PROBLEM STATEMENT: For the listing below, work out the number of lines that hold "labels" and return that number alone.

PROVIDED DATA:

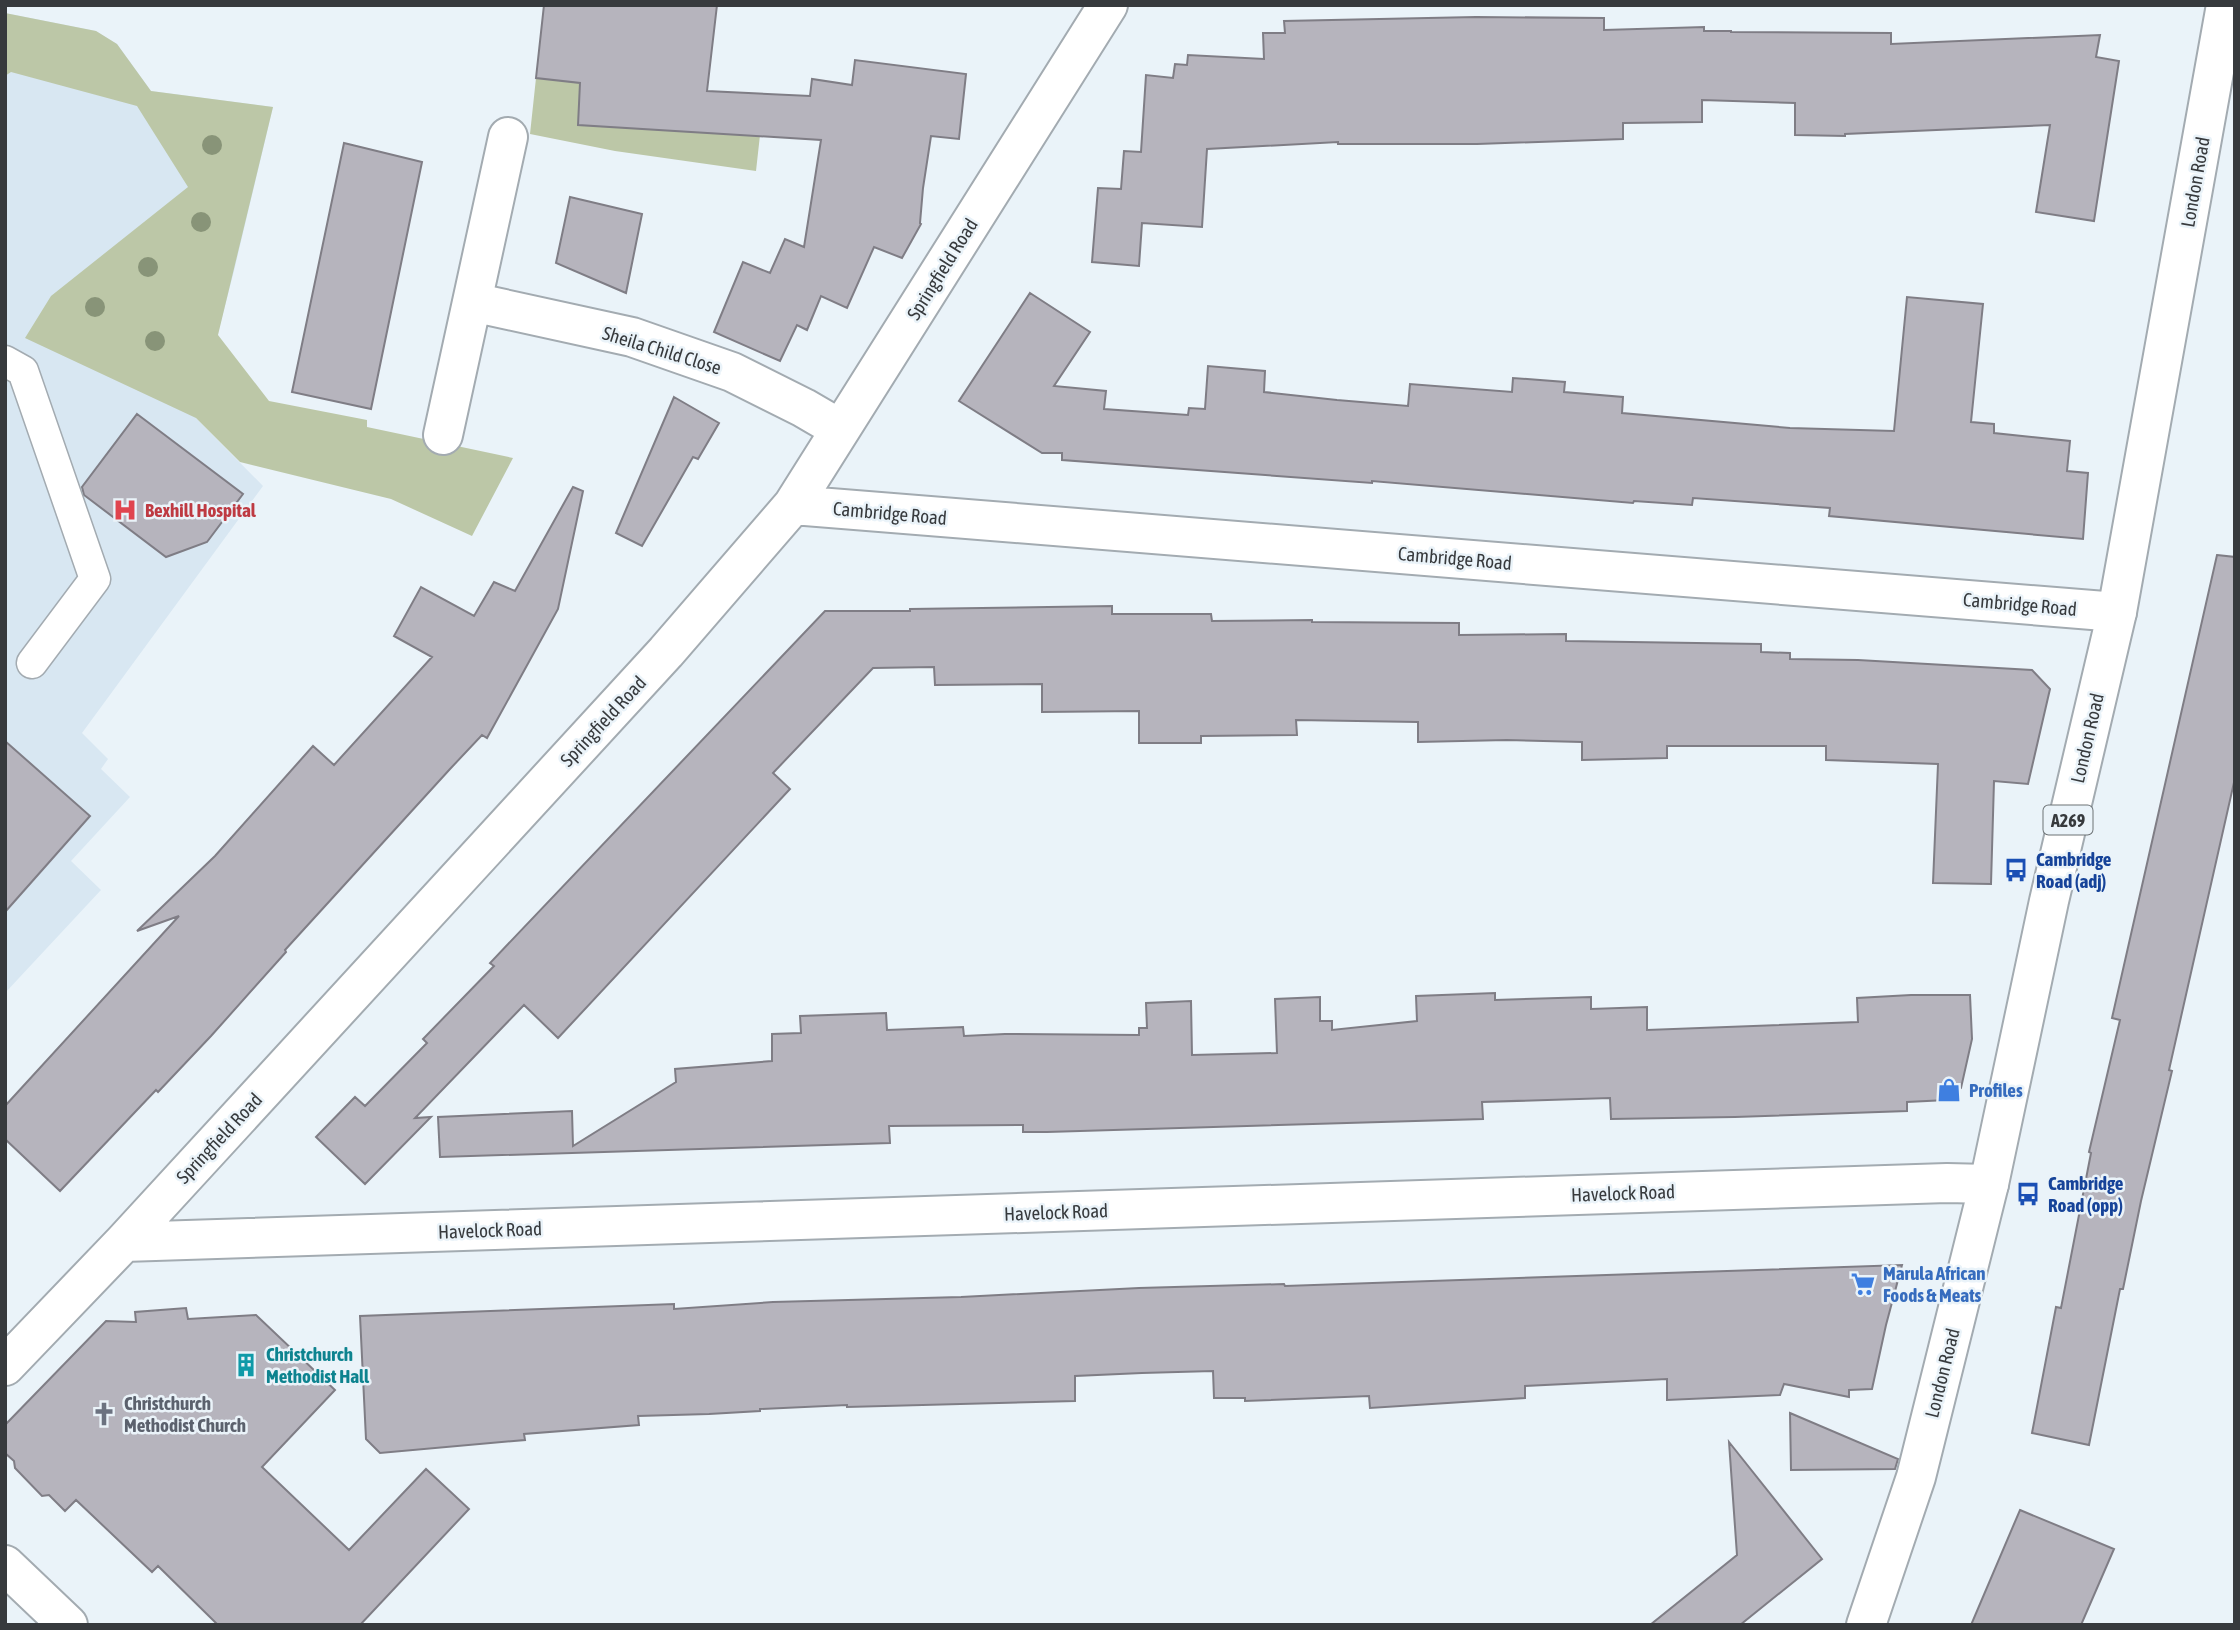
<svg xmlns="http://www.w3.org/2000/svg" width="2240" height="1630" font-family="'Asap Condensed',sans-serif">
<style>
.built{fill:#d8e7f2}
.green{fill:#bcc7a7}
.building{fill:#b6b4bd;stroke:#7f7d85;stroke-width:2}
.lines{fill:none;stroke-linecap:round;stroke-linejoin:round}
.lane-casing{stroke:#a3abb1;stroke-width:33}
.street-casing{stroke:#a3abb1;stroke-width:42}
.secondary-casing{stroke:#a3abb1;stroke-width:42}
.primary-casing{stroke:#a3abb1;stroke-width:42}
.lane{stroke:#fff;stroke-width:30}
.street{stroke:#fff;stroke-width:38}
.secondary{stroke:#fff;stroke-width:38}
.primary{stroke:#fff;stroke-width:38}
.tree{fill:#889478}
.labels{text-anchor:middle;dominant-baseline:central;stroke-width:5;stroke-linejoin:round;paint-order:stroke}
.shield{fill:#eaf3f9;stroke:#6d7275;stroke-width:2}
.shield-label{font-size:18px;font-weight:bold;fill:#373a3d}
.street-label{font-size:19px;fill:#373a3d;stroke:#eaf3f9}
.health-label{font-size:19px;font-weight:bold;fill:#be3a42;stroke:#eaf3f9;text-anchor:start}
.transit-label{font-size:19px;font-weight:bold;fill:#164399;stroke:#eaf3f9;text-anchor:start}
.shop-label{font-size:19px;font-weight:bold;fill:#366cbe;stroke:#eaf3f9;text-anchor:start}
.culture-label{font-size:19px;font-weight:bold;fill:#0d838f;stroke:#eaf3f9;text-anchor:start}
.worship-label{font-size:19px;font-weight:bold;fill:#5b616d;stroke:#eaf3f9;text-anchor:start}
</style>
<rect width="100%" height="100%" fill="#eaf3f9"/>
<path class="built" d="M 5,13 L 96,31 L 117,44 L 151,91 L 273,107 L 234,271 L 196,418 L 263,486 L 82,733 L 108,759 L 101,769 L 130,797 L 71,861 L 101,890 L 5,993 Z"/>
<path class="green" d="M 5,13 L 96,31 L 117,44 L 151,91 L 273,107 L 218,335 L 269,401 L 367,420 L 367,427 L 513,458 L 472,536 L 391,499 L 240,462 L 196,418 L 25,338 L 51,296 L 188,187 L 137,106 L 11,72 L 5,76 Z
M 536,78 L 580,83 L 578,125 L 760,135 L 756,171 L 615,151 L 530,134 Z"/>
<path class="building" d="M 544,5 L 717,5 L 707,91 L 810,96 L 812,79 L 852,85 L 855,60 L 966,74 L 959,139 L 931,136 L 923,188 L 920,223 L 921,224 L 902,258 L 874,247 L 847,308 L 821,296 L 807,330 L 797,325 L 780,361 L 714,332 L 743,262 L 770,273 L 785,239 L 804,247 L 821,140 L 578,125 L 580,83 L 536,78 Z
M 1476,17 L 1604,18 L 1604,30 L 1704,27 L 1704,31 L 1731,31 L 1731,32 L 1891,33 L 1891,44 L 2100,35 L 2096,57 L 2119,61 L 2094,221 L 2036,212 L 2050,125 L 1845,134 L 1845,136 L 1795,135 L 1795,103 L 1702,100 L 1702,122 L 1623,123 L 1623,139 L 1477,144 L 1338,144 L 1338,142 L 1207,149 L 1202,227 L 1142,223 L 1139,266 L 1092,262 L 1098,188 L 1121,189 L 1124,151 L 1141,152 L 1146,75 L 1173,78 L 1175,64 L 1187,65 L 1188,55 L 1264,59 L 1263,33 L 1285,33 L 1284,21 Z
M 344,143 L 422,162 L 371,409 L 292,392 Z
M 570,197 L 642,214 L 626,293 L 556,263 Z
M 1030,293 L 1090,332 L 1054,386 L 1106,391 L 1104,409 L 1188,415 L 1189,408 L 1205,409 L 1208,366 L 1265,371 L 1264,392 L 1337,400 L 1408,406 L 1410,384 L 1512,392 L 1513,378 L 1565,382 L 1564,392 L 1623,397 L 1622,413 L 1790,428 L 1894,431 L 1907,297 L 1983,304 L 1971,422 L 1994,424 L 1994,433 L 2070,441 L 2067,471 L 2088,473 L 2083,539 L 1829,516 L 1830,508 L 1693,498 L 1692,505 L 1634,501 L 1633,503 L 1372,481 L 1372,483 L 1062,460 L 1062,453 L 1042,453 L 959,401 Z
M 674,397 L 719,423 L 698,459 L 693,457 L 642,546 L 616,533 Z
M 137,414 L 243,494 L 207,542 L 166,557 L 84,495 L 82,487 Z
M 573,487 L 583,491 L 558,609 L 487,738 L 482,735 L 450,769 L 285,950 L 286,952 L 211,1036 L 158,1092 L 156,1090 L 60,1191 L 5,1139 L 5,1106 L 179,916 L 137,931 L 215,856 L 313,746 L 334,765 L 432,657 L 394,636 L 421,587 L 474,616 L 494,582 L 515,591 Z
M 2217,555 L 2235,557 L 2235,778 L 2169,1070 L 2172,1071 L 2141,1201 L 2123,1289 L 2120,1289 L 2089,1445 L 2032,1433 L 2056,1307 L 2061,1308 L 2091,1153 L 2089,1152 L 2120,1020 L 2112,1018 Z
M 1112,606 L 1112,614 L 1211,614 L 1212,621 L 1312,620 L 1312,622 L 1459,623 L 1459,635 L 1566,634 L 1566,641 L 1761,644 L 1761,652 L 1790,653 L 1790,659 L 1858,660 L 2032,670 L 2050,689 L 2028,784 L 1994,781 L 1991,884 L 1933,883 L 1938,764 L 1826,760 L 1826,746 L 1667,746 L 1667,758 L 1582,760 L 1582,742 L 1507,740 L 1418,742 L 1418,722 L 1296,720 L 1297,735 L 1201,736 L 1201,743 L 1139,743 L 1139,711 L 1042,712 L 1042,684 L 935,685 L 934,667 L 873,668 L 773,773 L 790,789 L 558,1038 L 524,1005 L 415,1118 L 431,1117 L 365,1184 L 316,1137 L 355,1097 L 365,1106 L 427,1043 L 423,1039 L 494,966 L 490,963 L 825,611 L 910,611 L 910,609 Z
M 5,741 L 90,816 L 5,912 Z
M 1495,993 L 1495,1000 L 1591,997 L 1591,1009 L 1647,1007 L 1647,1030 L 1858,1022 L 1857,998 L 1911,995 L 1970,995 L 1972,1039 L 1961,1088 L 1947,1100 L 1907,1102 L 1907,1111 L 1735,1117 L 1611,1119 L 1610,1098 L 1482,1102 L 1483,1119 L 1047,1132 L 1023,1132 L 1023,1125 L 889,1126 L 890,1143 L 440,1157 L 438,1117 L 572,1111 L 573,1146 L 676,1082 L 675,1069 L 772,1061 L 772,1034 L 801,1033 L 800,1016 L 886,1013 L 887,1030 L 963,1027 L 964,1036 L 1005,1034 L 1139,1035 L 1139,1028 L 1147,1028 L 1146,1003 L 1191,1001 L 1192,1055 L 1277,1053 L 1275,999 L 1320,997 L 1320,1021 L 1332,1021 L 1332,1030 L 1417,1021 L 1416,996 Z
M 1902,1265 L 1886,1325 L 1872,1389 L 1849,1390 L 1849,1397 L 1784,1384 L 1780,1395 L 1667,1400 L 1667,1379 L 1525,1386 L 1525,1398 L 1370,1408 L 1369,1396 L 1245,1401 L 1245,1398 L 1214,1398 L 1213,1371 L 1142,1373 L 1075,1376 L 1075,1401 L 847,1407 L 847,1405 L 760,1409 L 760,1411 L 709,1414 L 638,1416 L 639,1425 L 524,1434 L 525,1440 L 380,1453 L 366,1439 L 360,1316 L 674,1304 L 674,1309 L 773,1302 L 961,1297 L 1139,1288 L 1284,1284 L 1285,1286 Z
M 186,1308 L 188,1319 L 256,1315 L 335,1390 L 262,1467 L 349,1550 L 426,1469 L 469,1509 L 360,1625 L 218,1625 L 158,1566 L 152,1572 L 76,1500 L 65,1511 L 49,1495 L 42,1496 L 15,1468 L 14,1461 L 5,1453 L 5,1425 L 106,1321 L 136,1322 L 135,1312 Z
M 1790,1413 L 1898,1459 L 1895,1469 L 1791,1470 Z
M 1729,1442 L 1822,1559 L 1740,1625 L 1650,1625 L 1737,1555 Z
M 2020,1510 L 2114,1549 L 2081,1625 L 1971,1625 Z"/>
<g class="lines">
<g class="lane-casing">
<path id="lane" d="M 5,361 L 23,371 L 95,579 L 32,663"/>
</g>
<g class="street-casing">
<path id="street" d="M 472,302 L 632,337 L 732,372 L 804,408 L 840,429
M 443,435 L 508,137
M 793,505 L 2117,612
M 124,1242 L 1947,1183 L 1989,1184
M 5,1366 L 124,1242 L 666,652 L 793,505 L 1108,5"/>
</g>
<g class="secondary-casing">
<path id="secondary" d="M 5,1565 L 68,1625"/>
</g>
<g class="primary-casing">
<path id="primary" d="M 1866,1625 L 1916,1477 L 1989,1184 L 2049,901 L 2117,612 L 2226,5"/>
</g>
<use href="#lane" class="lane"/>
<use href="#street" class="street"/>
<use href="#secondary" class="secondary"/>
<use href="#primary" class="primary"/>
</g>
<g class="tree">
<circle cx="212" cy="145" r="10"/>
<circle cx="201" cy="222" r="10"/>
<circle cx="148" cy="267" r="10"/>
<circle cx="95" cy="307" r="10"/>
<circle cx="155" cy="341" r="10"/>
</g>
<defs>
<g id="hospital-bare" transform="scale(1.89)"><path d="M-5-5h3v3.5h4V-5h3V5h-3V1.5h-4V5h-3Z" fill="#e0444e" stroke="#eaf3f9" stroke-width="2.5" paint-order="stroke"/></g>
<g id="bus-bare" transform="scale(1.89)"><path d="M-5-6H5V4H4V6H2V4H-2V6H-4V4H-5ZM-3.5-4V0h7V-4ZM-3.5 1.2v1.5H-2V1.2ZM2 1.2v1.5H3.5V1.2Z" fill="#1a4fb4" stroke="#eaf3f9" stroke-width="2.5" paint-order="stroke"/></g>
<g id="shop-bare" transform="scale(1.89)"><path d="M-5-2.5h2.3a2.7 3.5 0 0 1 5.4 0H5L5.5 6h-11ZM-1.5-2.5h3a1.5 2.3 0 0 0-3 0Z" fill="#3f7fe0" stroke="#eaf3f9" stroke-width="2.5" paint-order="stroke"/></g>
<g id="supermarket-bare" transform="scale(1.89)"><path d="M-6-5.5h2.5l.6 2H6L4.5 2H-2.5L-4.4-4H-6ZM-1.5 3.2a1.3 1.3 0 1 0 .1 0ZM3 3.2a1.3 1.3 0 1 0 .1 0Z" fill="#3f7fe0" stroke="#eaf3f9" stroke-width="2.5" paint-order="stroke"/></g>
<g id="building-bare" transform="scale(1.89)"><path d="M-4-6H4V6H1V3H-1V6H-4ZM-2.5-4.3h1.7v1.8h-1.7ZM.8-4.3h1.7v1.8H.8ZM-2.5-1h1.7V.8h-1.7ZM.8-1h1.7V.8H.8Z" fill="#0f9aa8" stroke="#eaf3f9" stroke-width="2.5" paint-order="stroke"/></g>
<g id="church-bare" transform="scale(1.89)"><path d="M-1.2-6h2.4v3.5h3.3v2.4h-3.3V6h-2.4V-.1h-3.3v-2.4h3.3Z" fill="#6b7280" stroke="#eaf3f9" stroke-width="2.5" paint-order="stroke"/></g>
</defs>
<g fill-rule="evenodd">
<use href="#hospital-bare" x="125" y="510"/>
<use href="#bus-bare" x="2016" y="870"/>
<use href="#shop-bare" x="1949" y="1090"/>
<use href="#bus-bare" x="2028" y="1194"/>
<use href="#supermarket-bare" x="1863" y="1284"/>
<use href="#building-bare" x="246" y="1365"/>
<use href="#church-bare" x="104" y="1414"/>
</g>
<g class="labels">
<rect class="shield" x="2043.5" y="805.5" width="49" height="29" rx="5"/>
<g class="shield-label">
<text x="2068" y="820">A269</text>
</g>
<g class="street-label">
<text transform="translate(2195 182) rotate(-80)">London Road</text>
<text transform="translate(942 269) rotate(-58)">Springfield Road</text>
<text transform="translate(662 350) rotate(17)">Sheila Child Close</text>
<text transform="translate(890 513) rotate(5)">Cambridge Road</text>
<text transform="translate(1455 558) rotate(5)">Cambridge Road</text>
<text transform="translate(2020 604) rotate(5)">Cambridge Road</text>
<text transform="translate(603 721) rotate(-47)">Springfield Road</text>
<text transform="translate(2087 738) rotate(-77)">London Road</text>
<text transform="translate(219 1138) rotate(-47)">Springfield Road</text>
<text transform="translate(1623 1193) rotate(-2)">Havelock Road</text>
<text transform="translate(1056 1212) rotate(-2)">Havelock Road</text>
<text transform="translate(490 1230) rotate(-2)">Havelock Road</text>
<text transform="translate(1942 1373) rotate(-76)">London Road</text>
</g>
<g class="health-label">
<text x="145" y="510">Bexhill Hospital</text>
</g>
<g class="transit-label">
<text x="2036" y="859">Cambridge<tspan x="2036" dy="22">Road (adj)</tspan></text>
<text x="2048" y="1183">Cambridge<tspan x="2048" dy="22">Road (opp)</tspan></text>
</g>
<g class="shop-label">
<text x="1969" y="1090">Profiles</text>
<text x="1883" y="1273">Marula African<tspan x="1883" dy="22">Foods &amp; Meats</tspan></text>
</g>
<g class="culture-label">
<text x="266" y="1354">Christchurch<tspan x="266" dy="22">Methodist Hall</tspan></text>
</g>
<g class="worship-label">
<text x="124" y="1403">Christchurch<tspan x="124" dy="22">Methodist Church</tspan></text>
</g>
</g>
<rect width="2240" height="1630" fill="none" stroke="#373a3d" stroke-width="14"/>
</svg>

WORKED SOLUTION: 2